**Source text**
============

# Patek Philippe 5196R



## Zos (Jun 12, 2008)

Let me put in a little bit more information. I currently have a SS Rolex Daytona Zenith in 97% condition worn +/- 10 times. I would like to trade it for a Patek Philippe 5196R Or 5196J. Do you think this is a good deal? Where in D.C should would I be able to trade the watch?


----------



## rip (Jul 13, 2005)

Zos said:


> Let me put in a little bit more information. I currently have a SS Rolex Daytona Zenith in 97% condition worn +/- 10 times. I would like to trade it for a Patek Philippe 5196R Or 5196J. Do you think this is a good deal? Where in D.C should would I be able to trade the watch?


To me, the patek 5196 is one of the world's great watches, in a nice modern size (37mm). I would have one, but it would require me divesting myself of my 1937 Patek ref. 96, to which the 5196 is but a bigger, yet younger brother, and I just can't do that, since the ref. 96, IMO, is the ultimate classic Patek. That said, were there any other way to obtain the watch, I would be very hesitant to get rid of the Zenith Daytona you have. They seem to increase in value quite consistently, with the current selling price somewhere north of $18,000, which is about the same as the street price of the 5196. Having to choose between the two, however, there's no contest in my mind; Patek all the way. It's a choice between a Cadillac and a Rolls-Royce.

============

**Data**
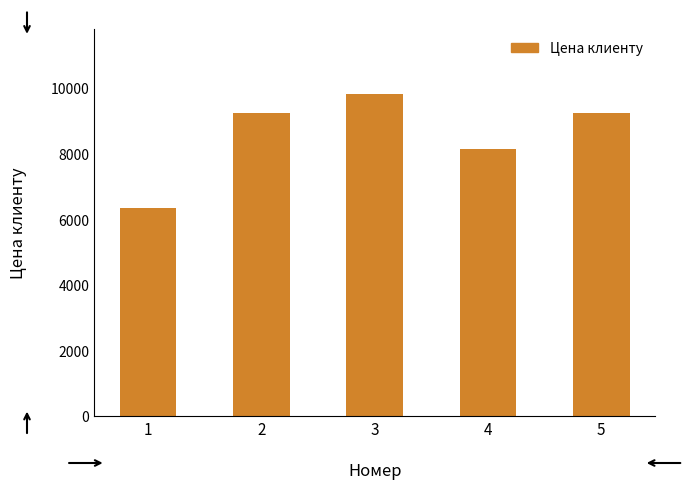

What is the difference between the values at 3 and 1?

3480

============

**Required tasks**
**1.** Retype the passage from the Patek Philippe 5196R thread starting at "## Zos (Jun" and ending at "(Jul 13, 2005)".
**2.** List every watch model the Patek Philippe 5196R thread names, with its brand.
**3.** Carry on the Patek Philippe 5196R forum thread from its final post.

**Task-by-task results**
**1.**
## Zos (Jun 12, 2008)

Let me put in a little bit more information. I currently have a SS Rolex Daytona Zenith in 97% condition worn +/- 10 times. I would like to trade it for a Patek Philippe 5196R Or 5196J. Do you think this is a good deal? Where in D.C should would I be able to trade the watch?


----------



## rip (Jul 13, 2005)

**2.**
Rolex Daytona Zenith
Patek Philippe 5196R
Patek Philippe 5196J
Patek Philippe ref. 96

**3.**
----------



## Zos (Jun 12, 2008)

*Thanks Rip*

Thanks for the information Rip, you're a nice guy. I posted on timezone, but they seem a little stiff to talk about monetary business. I have yet to try on the 37mm 5196r but from the looks of it, it is absolutely what I like in understated elegance. However the smaller -- ref 96 does seem dashing....
So, do you think a direct trade -- Daytona for 5196r is fair for both parties? or am I getting undercut.


----------



## MichaelS (Nov 14, 2005)

You can find out a lot more about both watches and watch value at:

https://www.timezone.com/

Just don't get involved in any "Is Rolex an overated watch" cotroversy.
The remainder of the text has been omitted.